Vendu comme le renouveau du nucléaire en France, l’EPR de Flamanville ne se résume finalement qu’à un fiasco industriel. Son chantier, lancé en 2007, ne devait durer que 5 ans et coûter 3,3 milliards d’euros : le coût sera en fin de compte multiplié par six (la facture est désormais estimée à 19,1 milliards), et la durée par quatre..
Après les nombreux problèmes de construction, les multiples incidents, les surcoûts conséquents et des années de report, l’Autorité de sûreté nucléaire (ASN) a donné son accord le 7 mai 2024 pour que l’EPR de Flamanville soit mis en service, c’est-à-dire pour que le combustible soit chargé dans la cuve.
Cette décision, problématique sur le plan éthique et politique, qui intervient précipitamment au vu des incidents et des récentes découvertes de falsifications de certaines pièces soulève aussi des problèmes juridiques.
Le 8 juillet 2024, les associations « Commission de Recherche et d’Information Indépendantes sur la Radioactivité » (CRIIRAD), « Comité de Réflexion, d’Information et de lutte Anti-Nucléaire » (CRILAN), Global Chance (qui s’est finalement désisté), Greenpeace, Robins des Bois, et le Réseau "Sortir du nucléaire" ont donc déposé, ensemble, un recours contre cette décision de l’ASN.
Le 7 mai 2024, l’Autorité de sûreté nucléaire (ASN) a donné son accord pour que l’EPR de Flamanville soit mis en service. Une décision prise avant tout pour éviter les conséquences politiques et juridiques d’un énième report. En effet, la mise en service de l’EPR de Flamanville a déjà été repoussée par décret deux fois par le passé, en 2017 et en 2020, car l’installation n’était pas prête à démarrer. Or, pour pouvoir construire et donc vendre des EPR2, EDF doit d’abord démontrer que son EPR français peut fonctionner et que l’exploitant est venu à bout de ce chantier catastrophique.
On aurait pu penser que ces deux reports allaient fournir à EDF une marge confortable pour s’assurer que son installation pourrait démarrer sans risque en 2024. Pourtant, malgré les délais supplémentaires accordés à l’exploitant, celui-ci n’a pas réussi à mettre en service l’EPR de Flamanville dans les temps impartis :
C’est à la lumière de ce contexte que nous comprenons que la mise en service de l’EPR de Flamanville est intervenue non pas parce que l’installation était prête à accueillir du combustible mais pour des raisons politico-juridiques et sous la contrainte de délais très serrés : malgré les multiples retards et reports qu’a connus l’EPR de Flamanville, c’est bien dans la précipitation que s’est faite cette mise en service.
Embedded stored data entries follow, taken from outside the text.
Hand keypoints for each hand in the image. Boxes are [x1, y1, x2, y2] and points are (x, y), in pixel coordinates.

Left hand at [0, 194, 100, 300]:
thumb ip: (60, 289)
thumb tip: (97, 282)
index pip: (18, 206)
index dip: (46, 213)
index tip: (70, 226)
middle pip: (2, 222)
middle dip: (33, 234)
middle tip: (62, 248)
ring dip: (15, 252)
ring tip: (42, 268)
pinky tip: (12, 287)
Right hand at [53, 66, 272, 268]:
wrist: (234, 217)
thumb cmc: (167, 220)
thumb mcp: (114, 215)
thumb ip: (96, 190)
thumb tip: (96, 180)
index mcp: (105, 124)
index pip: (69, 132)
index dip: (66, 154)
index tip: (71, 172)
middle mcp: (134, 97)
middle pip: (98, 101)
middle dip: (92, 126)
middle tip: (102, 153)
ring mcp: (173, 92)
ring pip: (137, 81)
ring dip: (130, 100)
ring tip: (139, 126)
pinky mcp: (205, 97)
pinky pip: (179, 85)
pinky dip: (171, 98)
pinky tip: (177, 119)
EDF a réalisé une évaluation environnementale pour analyser les impacts de l’EPR de Flamanville au moment de sa demande d’autorisation de création en 2007. Cette évaluation environnementale n’avait depuis fait l’objet d’aucune actualisation alors que le chantier avait subi de nombreux déboires et que l’EPR a du s’adapter en conséquence.
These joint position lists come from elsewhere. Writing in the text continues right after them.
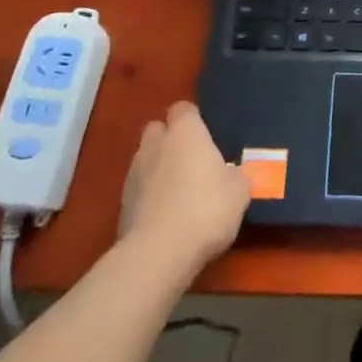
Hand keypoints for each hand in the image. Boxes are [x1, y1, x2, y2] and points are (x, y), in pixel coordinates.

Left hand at [119, 102, 249, 275]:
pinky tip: (165, 215)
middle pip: (158, 129)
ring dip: (158, 168)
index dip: (194, 120)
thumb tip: (233, 174)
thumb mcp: (240, 191)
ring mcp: (134, 174)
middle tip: (191, 160)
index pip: (184, 109)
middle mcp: (155, 145)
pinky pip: (138, 189)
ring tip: (178, 191)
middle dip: (169, 140)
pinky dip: (149, 196)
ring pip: (145, 159)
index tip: (207, 135)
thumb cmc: (207, 208)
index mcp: (185, 132)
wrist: (159, 252)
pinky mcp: (121, 205)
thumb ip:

Pour la mise en service, EDF a enfin actualisé cette étude d’impact, sauf que l’actualisation ne porte que sur la recherche des « incidences de la phase de mise en service de l’installation, à l’échelle globale du réacteur 3. »
Ainsi, et alors que le III de l’article L 122-1-1 impose l’actualisation de l’étude d’impact dès lors qu’existent des incidences sur l’environnement qui n’avaient pas pu être complètement identifiées ni appréciées avant l’octroi de la première autorisation, l’actualisation n’a porté strictement que sur la mise en service du réacteur.
L’actualisation de l’évaluation des incidences sur l’environnement doit être menée à l’échelle globale du projet de l’EPR, et non en se focalisant sur la seule opération de mise en service qui exclut un bilan de la phase chantier. Le bilan de cette phase aurait du permettre au public de mieux comprendre les incidences sur l’environnement de ces 17 années de chantier, alors que l’étude d’impact initiale promettait un chantier de 5 années.
Par ailleurs, il est évident que les exigences réglementaires pesant sur l’étude d’impact étaient moindres en 2007. Un certain nombre d’incidences n’ont donc pas été évaluées parce que leur évaluation n’était pas imposée.
On ne saurait donc circonscrire l’actualisation de l’étude d’impact aux seuls impacts de la mise en service du réacteur sans dénaturer les textes. L’échelle globale du projet est celle de la construction du réacteur EPR dont la mise en service n’est qu’une étape.
Nos associations ont donc saisi le Conseil d’État le 8 juillet 2024 pour contester cette décision précipitée et non conforme au droit de l’environnement. Le Conseil d’État a rendu une décision de rejet le 21 novembre 2025.